** Extracted material follows **
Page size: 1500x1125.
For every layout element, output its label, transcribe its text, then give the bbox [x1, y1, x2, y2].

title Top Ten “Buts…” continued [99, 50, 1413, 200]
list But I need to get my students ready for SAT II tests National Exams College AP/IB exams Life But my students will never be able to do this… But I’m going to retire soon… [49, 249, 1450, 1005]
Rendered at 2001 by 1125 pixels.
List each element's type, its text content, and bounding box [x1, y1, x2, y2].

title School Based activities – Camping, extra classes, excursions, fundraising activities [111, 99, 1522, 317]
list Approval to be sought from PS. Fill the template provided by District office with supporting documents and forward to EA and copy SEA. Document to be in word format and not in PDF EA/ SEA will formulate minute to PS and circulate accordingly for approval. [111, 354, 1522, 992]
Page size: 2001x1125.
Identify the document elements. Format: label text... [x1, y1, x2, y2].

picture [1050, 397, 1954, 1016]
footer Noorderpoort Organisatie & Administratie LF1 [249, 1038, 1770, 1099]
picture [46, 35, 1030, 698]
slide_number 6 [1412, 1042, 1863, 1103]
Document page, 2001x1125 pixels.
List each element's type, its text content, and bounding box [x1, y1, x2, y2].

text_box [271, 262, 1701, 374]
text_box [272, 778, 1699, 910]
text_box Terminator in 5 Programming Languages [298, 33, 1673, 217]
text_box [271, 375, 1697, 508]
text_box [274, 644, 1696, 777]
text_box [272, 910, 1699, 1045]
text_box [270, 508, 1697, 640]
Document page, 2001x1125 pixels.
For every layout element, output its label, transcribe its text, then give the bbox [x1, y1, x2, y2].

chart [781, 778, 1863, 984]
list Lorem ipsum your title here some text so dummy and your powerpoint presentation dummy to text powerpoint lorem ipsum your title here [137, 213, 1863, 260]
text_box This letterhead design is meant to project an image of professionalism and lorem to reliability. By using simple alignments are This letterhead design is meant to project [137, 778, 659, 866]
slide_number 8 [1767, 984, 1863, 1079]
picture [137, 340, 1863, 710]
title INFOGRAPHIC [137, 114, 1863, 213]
** End of Extracted material **
- Problem description: Transcribe the full listing exactly, leaving out no line.

- Written answer:
Page size: 1500x1125.
For every layout element, output its label, transcribe its text, then give the bbox [x1, y1, x2, y2].

title Top Ten “Buts…” continued [99, 50, 1413, 200]
list But I need to get my students ready for SAT II tests National Exams College AP/IB exams Life But my students will never be able to do this… But I’m going to retire soon… [49, 249, 1450, 1005]
Rendered at 2001 by 1125 pixels.
List each element's type, its text content, and bounding box [x1, y1, x2, y2].

title School Based activities – Camping, extra classes, excursions, fundraising activities [111, 99, 1522, 317]
list Approval to be sought from PS. Fill the template provided by District office with supporting documents and forward to EA and copy SEA. Document to be in word format and not in PDF EA/ SEA will formulate minute to PS and circulate accordingly for approval. [111, 354, 1522, 992]
Page size: 2001x1125.
Identify the document elements. Format: label text... [x1, y1, x2, y2].

picture [1050, 397, 1954, 1016]
footer Noorderpoort Organisatie & Administratie LF1 [249, 1038, 1770, 1099]
picture [46, 35, 1030, 698]
slide_number 6 [1412, 1042, 1863, 1103]
Document page, 2001x1125 pixels.
List each element's type, its text content, and bounding box [x1, y1, x2, y2].

text_box [271, 262, 1701, 374]
text_box [272, 778, 1699, 910]
text_box Terminator in 5 Programming Languages [298, 33, 1673, 217]
text_box [271, 375, 1697, 508]
text_box [274, 644, 1696, 777]
text_box [272, 910, 1699, 1045]
text_box [270, 508, 1697, 640]
Document page, 2001x1125 pixels.
For every layout element, output its label, transcribe its text, then give the bbox [x1, y1, x2, y2].

chart [781, 778, 1863, 984]
list Lorem ipsum your title here some text so dummy and your powerpoint presentation dummy to text powerpoint lorem ipsum your title here [137, 213, 1863, 260]
text_box This letterhead design is meant to project an image of professionalism and lorem to reliability. By using simple alignments are This letterhead design is meant to project [137, 778, 659, 866]
slide_number 8 [1767, 984, 1863, 1079]
picture [137, 340, 1863, 710]
title INFOGRAPHIC [137, 114, 1863, 213]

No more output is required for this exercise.